Parmi les formes de prière conseillées avec ferveur par saint Alphonse se détache la visite au Très Saint Sacrement ou, comme nous dirions aujourd'hui, l'adoration, brève ou prolongée, personnelle ou communautaire, devant l'Eucharistie. « Assurément - écrit Alphonse - parmi toutes les dévotions celle d'adorer Jésus sacrement est la première après les sacrements, la plus chère à Dieu, et celle qui nous est la plus utile... Oh, quel délice d'être devant un autel plein de foi... et lui présenter nos nécessités, comme fait un ami avec un autre ami intime ! » (Visites au Saint Sacrement et à la Sainte Vierge pour chaque jour du mois. Introduction). La spiritualité alphonsienne est en effet éminemment christologique, centrée sur le Christ et son Evangile. La méditation du mystère de l'Incarnation et de la Passion du Seigneur sont fréquemment l'objet de sa prédication. Dans ces événements en effet la Rédemption est offerte « copieusement » à tous les hommes . Et précisément parce qu'elle est christologique, la piété alphonsienne est aussi absolument mariale. D'une grande dévotion pour Marie, il en illustre le rôle dans l'histoire du salut : associée à la Rédemption et Médiatrice de grâce, Mère, Avocate et Reine. En outre, saint Alphonse affirme que la dévotion à Marie nous sera d'un grand réconfort au moment de notre mort. Il était convaincu que la méditation sur notre destin éternel, sur notre appel à participer pour toujours à la béatitude de Dieu, tout comme sur la tragique possibilité de la damnation, contribue à vivre avec sérénité et engagement, et à affronter la réalité de la mort en conservant toujours toute sa confiance dans la bonté de Dieu.
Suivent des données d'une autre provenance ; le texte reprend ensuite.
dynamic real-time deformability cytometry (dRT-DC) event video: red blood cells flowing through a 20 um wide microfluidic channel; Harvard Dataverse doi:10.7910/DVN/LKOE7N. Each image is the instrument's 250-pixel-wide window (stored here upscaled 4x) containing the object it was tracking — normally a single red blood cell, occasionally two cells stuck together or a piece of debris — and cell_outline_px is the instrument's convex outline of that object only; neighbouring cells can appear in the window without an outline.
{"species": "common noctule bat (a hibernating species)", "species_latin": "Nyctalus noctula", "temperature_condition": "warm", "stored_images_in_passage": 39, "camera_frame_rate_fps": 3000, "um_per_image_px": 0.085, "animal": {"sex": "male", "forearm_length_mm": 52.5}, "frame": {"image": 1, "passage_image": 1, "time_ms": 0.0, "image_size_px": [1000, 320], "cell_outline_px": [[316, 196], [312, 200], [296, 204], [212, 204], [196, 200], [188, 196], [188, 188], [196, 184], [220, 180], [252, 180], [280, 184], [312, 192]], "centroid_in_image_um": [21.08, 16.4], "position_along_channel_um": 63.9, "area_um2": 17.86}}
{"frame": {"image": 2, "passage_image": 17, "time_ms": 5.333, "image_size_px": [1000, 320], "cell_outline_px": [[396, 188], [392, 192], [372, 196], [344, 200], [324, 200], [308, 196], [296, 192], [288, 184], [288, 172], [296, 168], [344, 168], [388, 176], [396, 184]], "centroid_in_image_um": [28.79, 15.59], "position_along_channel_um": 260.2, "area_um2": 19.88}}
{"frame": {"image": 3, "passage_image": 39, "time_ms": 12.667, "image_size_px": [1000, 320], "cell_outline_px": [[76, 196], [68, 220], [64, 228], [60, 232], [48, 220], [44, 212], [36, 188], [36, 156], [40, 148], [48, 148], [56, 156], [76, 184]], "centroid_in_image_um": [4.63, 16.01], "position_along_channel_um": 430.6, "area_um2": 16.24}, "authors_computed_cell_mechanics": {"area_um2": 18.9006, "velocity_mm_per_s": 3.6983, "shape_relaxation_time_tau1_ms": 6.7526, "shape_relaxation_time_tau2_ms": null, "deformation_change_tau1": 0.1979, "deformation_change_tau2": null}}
Saint Alphonse de Liguori est un exemple de pasteur zélé, qui a conquis les âmes en prêchant l'Evangile et en administrant les sacrements, s'unissant à une façon d'agir marquée par une bonté sereine et douce, qui naissait de l'intense rapport avec Dieu, qui est la Bonté infinie. Il a eu une vision à la fois réaliste et optimiste des ressources de bien que le Seigneur donne à chaque homme et il a donné importance aux élans et aux sentiments du cœur, ainsi qu'à ceux de l'esprit, pour pouvoir aimer Dieu et son prochain.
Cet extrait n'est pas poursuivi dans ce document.